### DATASET RECORDS
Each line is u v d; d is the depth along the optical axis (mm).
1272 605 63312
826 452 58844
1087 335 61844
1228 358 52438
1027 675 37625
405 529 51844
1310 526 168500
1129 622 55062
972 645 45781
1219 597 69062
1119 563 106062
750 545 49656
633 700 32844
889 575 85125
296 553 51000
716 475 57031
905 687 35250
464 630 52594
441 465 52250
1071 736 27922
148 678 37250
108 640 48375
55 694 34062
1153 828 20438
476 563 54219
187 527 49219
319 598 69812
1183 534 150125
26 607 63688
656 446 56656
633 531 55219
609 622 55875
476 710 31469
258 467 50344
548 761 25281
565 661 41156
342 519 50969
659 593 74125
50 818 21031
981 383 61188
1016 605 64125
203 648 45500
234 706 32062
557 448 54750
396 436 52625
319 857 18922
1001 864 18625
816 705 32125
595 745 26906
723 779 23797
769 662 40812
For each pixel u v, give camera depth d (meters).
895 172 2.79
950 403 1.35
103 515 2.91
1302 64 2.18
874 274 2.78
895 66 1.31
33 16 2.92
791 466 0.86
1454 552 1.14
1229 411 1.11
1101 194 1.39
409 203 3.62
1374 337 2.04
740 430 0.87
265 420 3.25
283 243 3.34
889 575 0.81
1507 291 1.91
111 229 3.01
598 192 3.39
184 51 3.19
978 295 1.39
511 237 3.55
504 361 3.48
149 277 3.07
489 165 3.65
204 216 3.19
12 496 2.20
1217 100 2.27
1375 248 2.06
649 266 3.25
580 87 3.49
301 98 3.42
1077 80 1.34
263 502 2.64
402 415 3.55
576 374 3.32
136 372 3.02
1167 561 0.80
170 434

### WHAT IS BEING ASKED
Print out the whole of the material above exactly as it stands.

### OUTPUT OF THE TASK
Each line is u v d; d is the depth along the optical axis (mm).
1272 605 63312
826 452 58844
1087 335 61844
1228 358 52438
1027 675 37625
405 529 51844
1310 526 168500
1129 622 55062
972 645 45781
1219 597 69062
1119 563 106062
750 545 49656
633 700 32844
889 575 85125
296 553 51000
716 475 57031
905 687 35250
464 630 52594
441 465 52250
1071 736 27922
148 678 37250
108 640 48375
55 694 34062
1153 828 20438
476 563 54219
187 527 49219
319 598 69812
1183 534 150125
26 607 63688
656 446 56656
633 531 55219
609 622 55875
476 710 31469
258 467 50344
548 761 25281
565 661 41156
342 519 50969
659 593 74125
50 818 21031
981 383 61188
1016 605 64125
203 648 45500
234 706 32062
557 448 54750
396 436 52625
319 857 18922
1001 864 18625
816 705 32125
595 745 26906
723 779 23797
769 662 40812
For each pixel u v, give camera depth d (meters).
895 172 2.79
950 403 1.35
103 515 2.91
1302 64 2.18
874 274 2.78
895 66 1.31
33 16 2.92
791 466 0.86
1454 552 1.14
1229 411 1.11
1101 194 1.39
409 203 3.62
1374 337 2.04
740 430 0.87
265 420 3.25
283 243 3.34
889 575 0.81
1507 291 1.91
111 229 3.01
598 192 3.39
184 51 3.19
978 295 1.39
511 237 3.55
504 361 3.48
149 277 3.07
489 165 3.65
204 216 3.19
12 496 2.20
1217 100 2.27
1375 248 2.06
649 266 3.25
580 87 3.49
301 98 3.42
1077 80 1.34
263 502 2.64
402 415 3.55
576 374 3.32
136 372 3.02
1167 561 0.80
170 434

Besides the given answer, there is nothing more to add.